Checkout-free shopping is very much where high street retail is going. Amazon’s first checkout-free retail store - which launched in Seattle last December - shows that there is faith in bricks and mortar. Cameras are used to track when a product has been taken off the shelf or put back on, and puts them in a virtual cart. Amazon calls this combination of data processing “sensor fusion”; it’s able to tell what you've bought without taking it to the counter or physically paying for it. The sum of the products you've taken is then charged to your account, allowing you to just walk out of the store. Amazon Go is set to open to the general public from early next year and the launch of stores like this show how combining the ease of online payments with the physical experience of shopping allows retailers to borrow from both worlds, benefitting the customer.
Biometrics: easier payments
On the subject of making it easier to pay, we’ve already seen that contactless payments can save 15 seconds for each transaction when compared to cash, taking biometric payments could speed things up even more.

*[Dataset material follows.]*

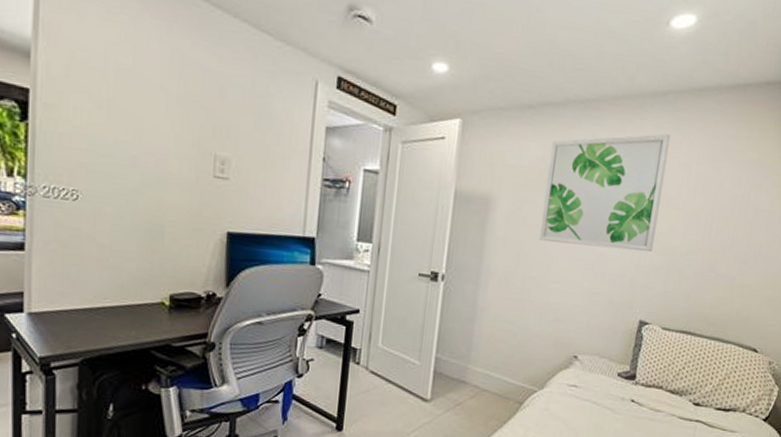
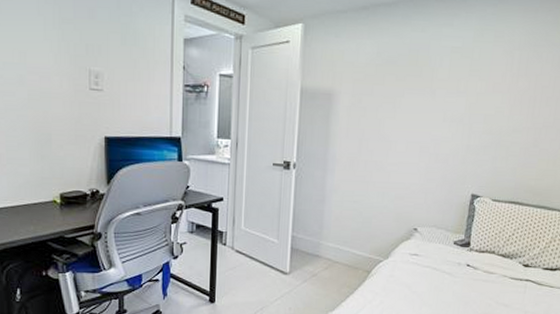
wall art: present [539,134,671,251] -> none [378,25,494,133]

Facial recognition, fingerprints and retina scanning are three methods that have gained prominence, but vein mapping, which scans the unique patterns inside your index finger, is also seeing big investment. At the till, you touch a specialist device that uses infrared light to identify your unique ‘vein map’. This means both the authentication (previously a PIN number) and the card (either a plastic card or digital app wallet, wearable or phone) are both effectively registered to your finger. This biometric signature is a one-of-a-kind personal identifier, there’s a one in three billion chance of finding someone else with the same finger-vein print, so it’s set to be one of the most secure ways to pay. Fingopay - a version of this technology - is currently being trialled at Brunel University.
Retailers are already capitalising on Virtual Reality (VR) to improve the customer experience. Topshop’s flagship store in London recently installed a virtual waterslide that allows customers to take a twisty-turny ride down Oxford Street, but of course allowing them to remain completely dry in the comfort of the store. Augmented reality has more direct applications though. Most of us have spent time turning ourselves into dogs or angels using apps like Snapchat, but retailers Wayfair and Ikea are enabling customers to see what the latest trendy chair or cabinet would look like in their homes using the same technology. If customer services are required, shoppers can summon the VR assistant for some face-to-face help, through a VR headset.

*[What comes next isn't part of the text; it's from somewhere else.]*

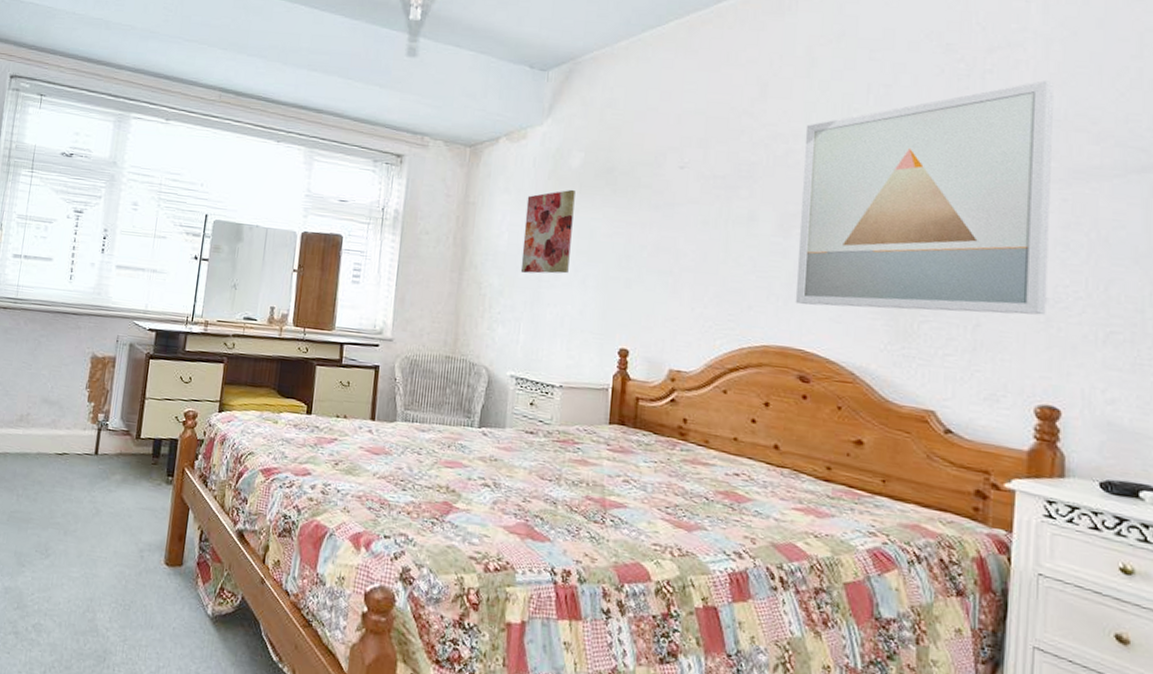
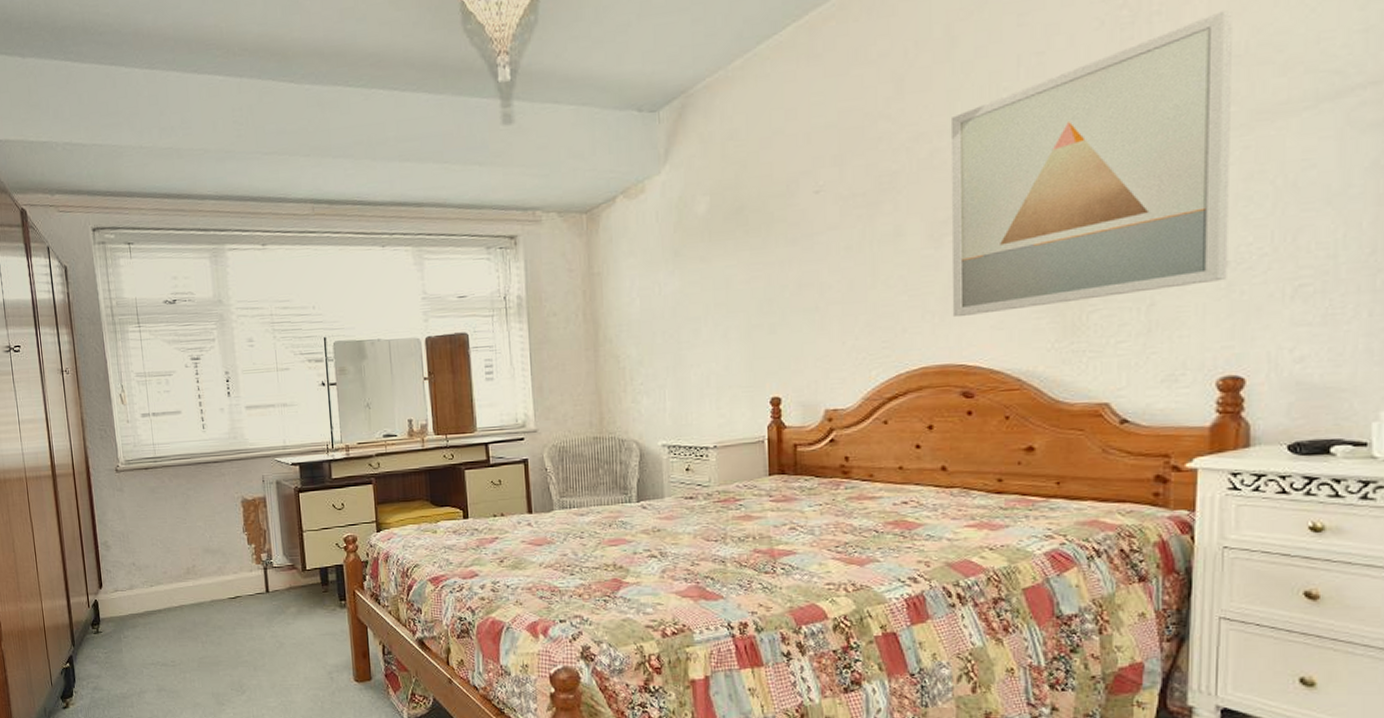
wall art: present [520,189,575,274] -> none [654,238,708,337]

The possibilities here are endless. An example of the next step in the evolution of VR is the Microsoft HoloLens. The HoloLens headset brings 3D holograms into the real world, enhancing our perceptions of digital content. The headset is still a prototype being developed by Microsoft, but it’s thought that NASA are in discussions to utilise the technology.
Bright future for the high street
Add these technical developments into the surge in payments innovations and the retail experience is set to radically change in the future. VR and AR help to enhance traditional bricks and mortar stores with superimposed images of the real world. Payments continue to become more frictionless because customers have e-wallets or logged payment credentials that can be invoked directly with ease.
The rate of change in physical stores is inevitably slower than online because physical changes to retail space can be costly and time-consuming. With technical developments and the fast pace of payments innovations, the retail experience is set to radically change. Retailers who adapt will not only offer a better experience but could turn online aficionados into high street supporters.